» **ESERCIZI**:
1) Riscriva in forma più breve il paragrafo del brano sulla quarantena che inizia con «Così il padre di Sara», conservandone i fatti principali.
2) Indichi se le seguenti affermazioni concordano con il brano sulla quarantena, rispondendo sì o no e citando testualmente le parole decisive: (a) I genitori di Sara sono risultati positivi il 31 agosto. (b) L'ultimo tampone del padre di Sara è stato positivo. (c) Sara e il suo ragazzo hanno fatto il tampone subito.
3) Prosegua il brano sulla quarantena a partire dalla sua ultima frase.

» **ESTRATTO**:
Così il padre di Sara, positivo, insieme alla moglie, al coronavirus dal 31 agosto scorso ad oggi non può dirsi guarito, nonostante i sintomi della malattia siano, per fortuna spariti da tempo e l’ultimo tampone negativo. «I miei genitori sono risultati positivi il 31 agosto, racconta Sara. Abbiamo tutti fatto regolare quarantena ma non senza intoppi. Giusto per portare un esempio io e il mio ragazzo siamo stati a casa 10 giorni prima che ci venisse fatto il tampone e non sapevamo nemmeno cosa dire a lavoro perché non avevamo in mano niente, nessun certificato e nessuno ha saputo dirci cosa fare o quando farlo fino al venerdì seguente in cui ci hanno detto di andare a fare il tampone il giorno dopo». Insomma un limbo in cui non si è malati si deve stare in casa, ma il datore di lavoro non ha un certificato che giustifichi l’assenza.

» **MATERIALE GREZZO**:
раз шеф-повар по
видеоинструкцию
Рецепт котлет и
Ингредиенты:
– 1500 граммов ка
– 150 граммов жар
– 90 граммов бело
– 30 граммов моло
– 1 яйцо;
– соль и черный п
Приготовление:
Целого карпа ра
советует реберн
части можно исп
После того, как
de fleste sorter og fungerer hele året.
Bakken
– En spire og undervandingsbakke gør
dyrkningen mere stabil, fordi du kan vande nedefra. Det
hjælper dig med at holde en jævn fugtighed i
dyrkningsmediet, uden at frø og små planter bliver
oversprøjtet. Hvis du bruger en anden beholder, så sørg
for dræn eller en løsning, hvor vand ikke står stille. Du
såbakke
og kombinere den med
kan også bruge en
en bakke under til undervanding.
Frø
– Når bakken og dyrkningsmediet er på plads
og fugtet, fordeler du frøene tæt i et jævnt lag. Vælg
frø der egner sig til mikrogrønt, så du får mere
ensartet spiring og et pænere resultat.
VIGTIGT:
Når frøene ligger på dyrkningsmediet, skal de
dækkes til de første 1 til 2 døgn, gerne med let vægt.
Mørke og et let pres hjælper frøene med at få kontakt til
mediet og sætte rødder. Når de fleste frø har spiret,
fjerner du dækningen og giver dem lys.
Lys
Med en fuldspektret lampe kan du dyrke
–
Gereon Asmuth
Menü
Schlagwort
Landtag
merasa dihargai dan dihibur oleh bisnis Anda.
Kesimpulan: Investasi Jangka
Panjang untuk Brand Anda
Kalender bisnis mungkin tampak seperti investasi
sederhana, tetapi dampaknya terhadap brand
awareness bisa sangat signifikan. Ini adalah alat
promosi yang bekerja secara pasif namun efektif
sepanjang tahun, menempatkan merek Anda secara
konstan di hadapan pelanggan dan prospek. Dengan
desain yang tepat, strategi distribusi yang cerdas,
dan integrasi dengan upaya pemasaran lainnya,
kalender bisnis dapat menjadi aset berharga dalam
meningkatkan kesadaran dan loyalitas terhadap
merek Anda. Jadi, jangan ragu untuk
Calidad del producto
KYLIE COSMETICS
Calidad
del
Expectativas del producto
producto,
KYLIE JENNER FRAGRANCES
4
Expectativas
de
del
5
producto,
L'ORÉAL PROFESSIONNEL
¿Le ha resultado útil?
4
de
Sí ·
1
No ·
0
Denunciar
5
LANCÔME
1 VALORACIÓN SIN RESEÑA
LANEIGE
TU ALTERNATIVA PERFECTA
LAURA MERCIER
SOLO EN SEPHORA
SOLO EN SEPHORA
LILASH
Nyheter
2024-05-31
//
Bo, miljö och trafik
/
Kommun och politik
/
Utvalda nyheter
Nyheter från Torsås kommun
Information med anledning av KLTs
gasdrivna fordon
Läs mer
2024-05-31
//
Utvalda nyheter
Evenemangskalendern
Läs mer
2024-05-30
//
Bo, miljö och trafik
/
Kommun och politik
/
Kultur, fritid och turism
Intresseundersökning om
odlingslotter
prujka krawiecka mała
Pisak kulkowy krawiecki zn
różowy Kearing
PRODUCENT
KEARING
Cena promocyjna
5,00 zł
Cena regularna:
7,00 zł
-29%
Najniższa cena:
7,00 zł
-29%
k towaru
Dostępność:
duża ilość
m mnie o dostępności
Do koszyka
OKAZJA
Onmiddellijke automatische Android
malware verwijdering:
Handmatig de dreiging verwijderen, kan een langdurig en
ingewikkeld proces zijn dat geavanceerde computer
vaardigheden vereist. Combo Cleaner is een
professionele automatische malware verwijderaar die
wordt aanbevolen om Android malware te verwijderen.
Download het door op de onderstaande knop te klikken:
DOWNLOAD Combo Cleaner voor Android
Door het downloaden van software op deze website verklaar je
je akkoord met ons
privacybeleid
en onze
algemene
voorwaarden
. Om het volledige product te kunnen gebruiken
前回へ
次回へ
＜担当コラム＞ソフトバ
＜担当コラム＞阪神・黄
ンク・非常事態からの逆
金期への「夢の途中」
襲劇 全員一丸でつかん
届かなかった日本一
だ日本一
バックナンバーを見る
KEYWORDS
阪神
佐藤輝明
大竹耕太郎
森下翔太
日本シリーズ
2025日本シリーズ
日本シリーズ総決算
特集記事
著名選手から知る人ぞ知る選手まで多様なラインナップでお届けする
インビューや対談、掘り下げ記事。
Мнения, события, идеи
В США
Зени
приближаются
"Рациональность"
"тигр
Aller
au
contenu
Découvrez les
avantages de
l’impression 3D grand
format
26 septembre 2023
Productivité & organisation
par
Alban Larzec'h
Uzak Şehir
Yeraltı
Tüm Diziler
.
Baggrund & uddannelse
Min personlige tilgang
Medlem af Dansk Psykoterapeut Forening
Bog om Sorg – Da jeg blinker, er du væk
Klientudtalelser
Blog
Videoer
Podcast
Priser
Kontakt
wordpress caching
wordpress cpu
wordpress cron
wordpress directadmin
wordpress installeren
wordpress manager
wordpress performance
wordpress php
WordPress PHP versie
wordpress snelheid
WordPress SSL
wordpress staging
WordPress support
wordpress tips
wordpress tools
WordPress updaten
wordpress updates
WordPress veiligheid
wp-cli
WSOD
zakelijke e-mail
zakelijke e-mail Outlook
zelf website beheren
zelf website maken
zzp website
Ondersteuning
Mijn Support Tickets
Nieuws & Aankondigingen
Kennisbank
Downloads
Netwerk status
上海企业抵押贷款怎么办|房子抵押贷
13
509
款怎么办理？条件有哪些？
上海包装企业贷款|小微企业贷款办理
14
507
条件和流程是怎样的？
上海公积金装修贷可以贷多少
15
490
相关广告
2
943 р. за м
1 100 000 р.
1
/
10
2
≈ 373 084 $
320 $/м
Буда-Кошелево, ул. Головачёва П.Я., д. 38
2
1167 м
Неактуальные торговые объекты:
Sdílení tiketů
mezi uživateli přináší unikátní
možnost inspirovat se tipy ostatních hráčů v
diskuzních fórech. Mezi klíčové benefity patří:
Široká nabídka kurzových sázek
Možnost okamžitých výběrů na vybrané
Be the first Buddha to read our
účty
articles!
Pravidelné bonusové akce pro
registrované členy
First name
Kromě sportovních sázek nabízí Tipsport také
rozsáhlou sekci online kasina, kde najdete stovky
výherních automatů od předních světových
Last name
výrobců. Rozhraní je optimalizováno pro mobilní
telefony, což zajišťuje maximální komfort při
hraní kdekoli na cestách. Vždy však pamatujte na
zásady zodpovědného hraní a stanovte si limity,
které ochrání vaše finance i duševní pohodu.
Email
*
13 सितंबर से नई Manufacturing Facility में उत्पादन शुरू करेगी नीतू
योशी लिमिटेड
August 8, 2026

» **SOLUZIONI**:
1) Il padre di Sara e la moglie sono positivi al coronavirus dal 31 agosto. Il padre non può ancora dirsi guarito, benché i sintomi siano spariti e l'ultimo tampone sia negativo. Tutti hanno fatto la quarantena, ma con intoppi. Sara e il suo ragazzo sono rimasti a casa 10 giorni prima del tampone, senza alcun certificato da mostrare al lavoro. Nessuno ha detto loro cosa fare fino al venerdì seguente, quando è stato indicato di fare il tampone il giorno dopo. Ne risulta un limbo: chi non è malato deve restare in casa, ma il datore di lavoro non ha un certificato che giustifichi l'assenza.

2)
(a) Sì: «I miei genitori sono risultati positivi il 31 agosto».
(b) No: «l’ultimo tampone negativo».
(c) No: «io e il mio ragazzo siamo stati a casa 10 giorni prima che ci venisse fatto il tampone».

3)
«I risultati del tampone fatto il sabato sono arrivati la settimana dopo, continua Sara, per fortuna entrambi negativi. Le cose sono andate diversamente per i miei genitori e per mio nonno, tutti e tre positivi dal 31 agosto scorso. Da un punto di vista medico, per fortuna, hanno avuto sintomi molto lievi per una giornata e poi più niente, sono in buona salute ma anche completamente abbandonati». E qui Sara prova a raccontarci come ci si sente a sbattere contro il muro di burocrazia della sanità pubblica.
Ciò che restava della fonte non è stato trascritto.